## TASK BRIEF:
Set down every line of the records below word for word and in the same order, changing nothing.

## MATERIALS PROVIDED:
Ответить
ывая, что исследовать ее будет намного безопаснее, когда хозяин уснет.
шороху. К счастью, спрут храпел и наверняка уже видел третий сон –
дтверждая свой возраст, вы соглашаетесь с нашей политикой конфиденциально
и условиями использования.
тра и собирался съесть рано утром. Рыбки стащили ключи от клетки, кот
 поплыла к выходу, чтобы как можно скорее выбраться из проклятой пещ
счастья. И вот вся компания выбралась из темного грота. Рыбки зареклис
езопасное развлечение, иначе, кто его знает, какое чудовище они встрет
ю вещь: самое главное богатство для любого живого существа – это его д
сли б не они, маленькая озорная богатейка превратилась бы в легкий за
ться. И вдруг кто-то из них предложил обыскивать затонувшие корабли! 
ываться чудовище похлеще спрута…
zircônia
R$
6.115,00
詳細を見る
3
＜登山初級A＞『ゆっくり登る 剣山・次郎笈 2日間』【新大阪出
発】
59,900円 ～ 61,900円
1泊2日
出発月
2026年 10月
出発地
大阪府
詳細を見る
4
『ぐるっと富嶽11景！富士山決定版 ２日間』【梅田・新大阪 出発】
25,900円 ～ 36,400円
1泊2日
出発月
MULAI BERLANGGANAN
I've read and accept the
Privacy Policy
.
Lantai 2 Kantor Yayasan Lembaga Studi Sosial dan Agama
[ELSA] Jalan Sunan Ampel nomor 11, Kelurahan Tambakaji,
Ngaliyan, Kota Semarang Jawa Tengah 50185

## ANSWER SECTION:
Ответить
ывая, что исследовать ее будет намного безопаснее, когда хозяин уснет.
шороху. К счастью, спрут храпел и наверняка уже видел третий сон –
дтверждая свой возраст, вы соглашаетесь с нашей политикой конфиденциально
и условиями использования.
тра и собирался съесть рано утром. Рыбки стащили ключи от клетки, кот
 поплыла к выходу, чтобы как можно скорее выбраться из проклятой пещ
счастья. И вот вся компания выбралась из темного грота. Рыбки зареклис
езопасное развлечение, иначе, кто его знает, какое чудовище они встрет
ю вещь: самое главное богатство для любого живого существа – это его д
сли б не они, маленькая озорная богатейка превратилась бы в легкий за
ться. И вдруг кто-то из них предложил обыскивать затонувшие корабли! 
ываться чудовище похлеще спрута…
zircônia
R$
6.115,00
詳細を見る
3
＜登山初級A＞『ゆっくり登る 剣山・次郎笈 2日間』【新大阪出
発】
59,900円 ～ 61,900円
1泊2日
出発月
2026年 10月
出発地
大阪府
詳細を見る
4
『ぐるっと富嶽11景！富士山決定版 ２日間』【梅田・新大阪 出発】
25,900円 ～ 36,400円
1泊2日
出発月
MULAI BERLANGGANAN
I've read and accept the
Privacy Policy
.
Lantai 2 Kantor Yayasan Lembaga Studi Sosial dan Agama
[ELSA] Jalan Sunan Ampel nomor 11, Kelurahan Tambakaji,
Ngaliyan, Kota Semarang Jawa Tengah 50185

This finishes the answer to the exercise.